Heading out of the Busch Student Center into the sunshine, Stephanie Goldrosen beamed.

The teacher at Bound Brook Middle School in Bound Brook, with help from colleagues, was leading a troupe of 60 of her middle schoolers on this annual trip.

“They love it,” she said. “We have to come.”

What’s their favorite part of Rutgers Day? 

“Everything,” she said.

Back on Busch was the Health Village – a space focused on Rutgers Health departments, divisions, programs and other health-related initiatives. 

In addition to free blood pressure and other screenings, attendees could learn more about the university’s health and wellness resources as well as check out a popular attraction and a prime photo opportunity: a giant, inflatable colon that people could walk through.   

A member of the community doing jello-brain surgery at Rutgers Day
Gaurav Gupta, an associate professor in the Department of Neurosurgery at Robert Wood Johnson Medical School, is leading Morgan Nathan, 7, through a demonstration of jello-brain surgery.
Kathleen Nathan

Azeem Wain strolled near the Richard Weeks Hall of Engineering with his children. Rutgers Day, he said, is a must because the university is so central to his life. 

His wife, Fizza Sulaiman, is about to graduate from Rutgers with a master's degree in clinical research management. She was volunteering and they were heading to meet her at her station. His daughter, Alina Sulaiman, wore a Rutgers T-shirt. A seventh grader, she said she can't help but imagine herself in college here someday.

Wain, who works in the pharmaceutical industry, earned a master's degree in biomedical sciences and his medical degree from Rutgers. His two brothers are Rutgers graduates, too.

He said he and his brothers are from a working-class family and participated in the university's Educational Opportunity Fund, a state-legislated program that provides access to higher education for students who demonstrate the potential to succeed in college and qualify for admission based on academic and financial need.

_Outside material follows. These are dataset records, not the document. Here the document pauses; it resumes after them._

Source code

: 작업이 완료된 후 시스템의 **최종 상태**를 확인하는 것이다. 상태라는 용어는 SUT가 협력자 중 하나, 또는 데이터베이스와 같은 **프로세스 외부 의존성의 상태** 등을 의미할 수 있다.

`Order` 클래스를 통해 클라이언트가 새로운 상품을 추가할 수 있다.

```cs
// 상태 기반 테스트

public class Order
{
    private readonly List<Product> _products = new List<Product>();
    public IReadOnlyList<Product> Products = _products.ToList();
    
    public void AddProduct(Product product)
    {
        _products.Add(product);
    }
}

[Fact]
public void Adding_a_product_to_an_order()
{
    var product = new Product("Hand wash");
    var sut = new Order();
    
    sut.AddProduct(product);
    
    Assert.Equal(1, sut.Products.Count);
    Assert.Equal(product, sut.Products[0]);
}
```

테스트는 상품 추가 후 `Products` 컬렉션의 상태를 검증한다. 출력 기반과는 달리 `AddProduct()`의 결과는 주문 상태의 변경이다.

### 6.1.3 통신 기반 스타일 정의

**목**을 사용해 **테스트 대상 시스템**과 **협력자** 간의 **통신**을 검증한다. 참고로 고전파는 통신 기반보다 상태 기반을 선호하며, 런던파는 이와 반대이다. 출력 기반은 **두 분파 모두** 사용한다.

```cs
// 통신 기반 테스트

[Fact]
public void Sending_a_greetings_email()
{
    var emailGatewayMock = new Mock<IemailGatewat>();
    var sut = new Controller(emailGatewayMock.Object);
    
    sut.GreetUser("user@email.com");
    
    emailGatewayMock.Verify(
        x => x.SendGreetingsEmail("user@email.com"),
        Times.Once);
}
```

"This place and that program gave us so many opportunities," he said.

Rutgers Day 2024 also featured the annual Scarlet-White Game, a preseason scrimmage between members of the Rutgers football team, at SHI Stadium in Piscataway.

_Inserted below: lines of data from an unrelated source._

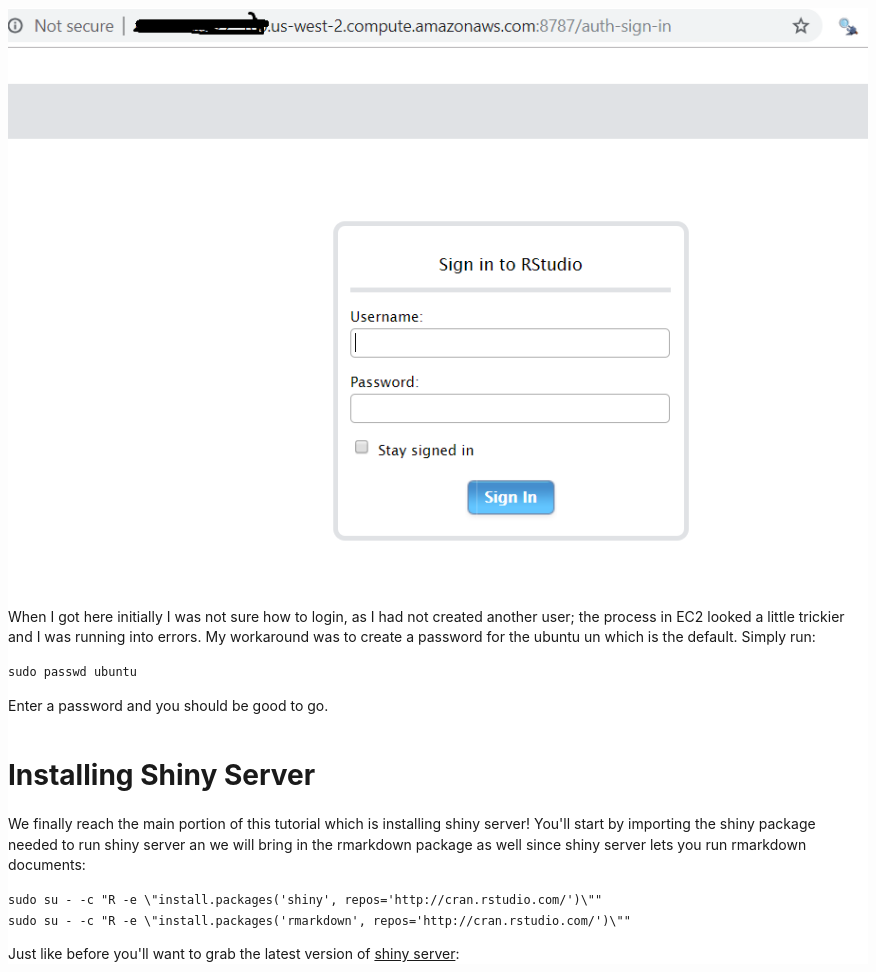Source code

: ![](rstudio_server_running.png)

When I got here initially I was not sure how to login, as I had not created another user; the process in EC2 looked a little trickier and I was running into errors. My workaround was to create a password for the ubuntu un which is the default. Simply run:

```
sudo passwd ubuntu
```
Enter a password and you should be good to go. 

# Installing Shiny Server

We finally reach the main portion of this tutorial which is installing shiny server! You'll start by importing the shiny package needed to run shiny server an we will bring in the rmarkdown package as well since shiny server lets you run rmarkdown documents:

```
sudo su - -c "R -e \"install.packages('shiny', repos='http://cran.rstudio.com/')\""
sudo su - -c "R -e \"install.packages('rmarkdown', repos='http://cran.rstudio.com/')\""
```

Just like before you'll want to grab the latest version of [shiny server](https://www.rstudio.com/products/shiny/download-server/):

Meanwhile at the Cook/Douglass location, musicians took to the stage at the New Jersey Folk Festival near Passion Puddle. 

“We couldn't have asked for a better Rutgers Day,” said Patricia Kastner, associate director of strategic events and programs for R-Comm. “Besides great weather, the energy of the crowd was amazing, and it was inspiring to see so many visitors enjoying themselves and learning about all the incredible things happening at Rutgers. A huge thanks to the faculty, staff, and students who put in so much hard work to make this day a success.”

The Cook/Douglass location also is home to Ag Field Day. Presented by the Rutgers School of Environmental and Biological Sciences, the event was an opportunity for members of the Rutgers community to learn more about and participate in the university’s environmental and agriculture-related programs. The event featured student exhibitions of dairy cattle, goats, horses, pigs and sheep; arts and crafts; plant and flower sales; and student club activities.
Rutgers Day boasts another child-friendly popular attraction: the petting zoo. Presented by the Veterinary Science Club, farm animals were on hand for visitors young and old to meet in the Round House at the Cook campus farm.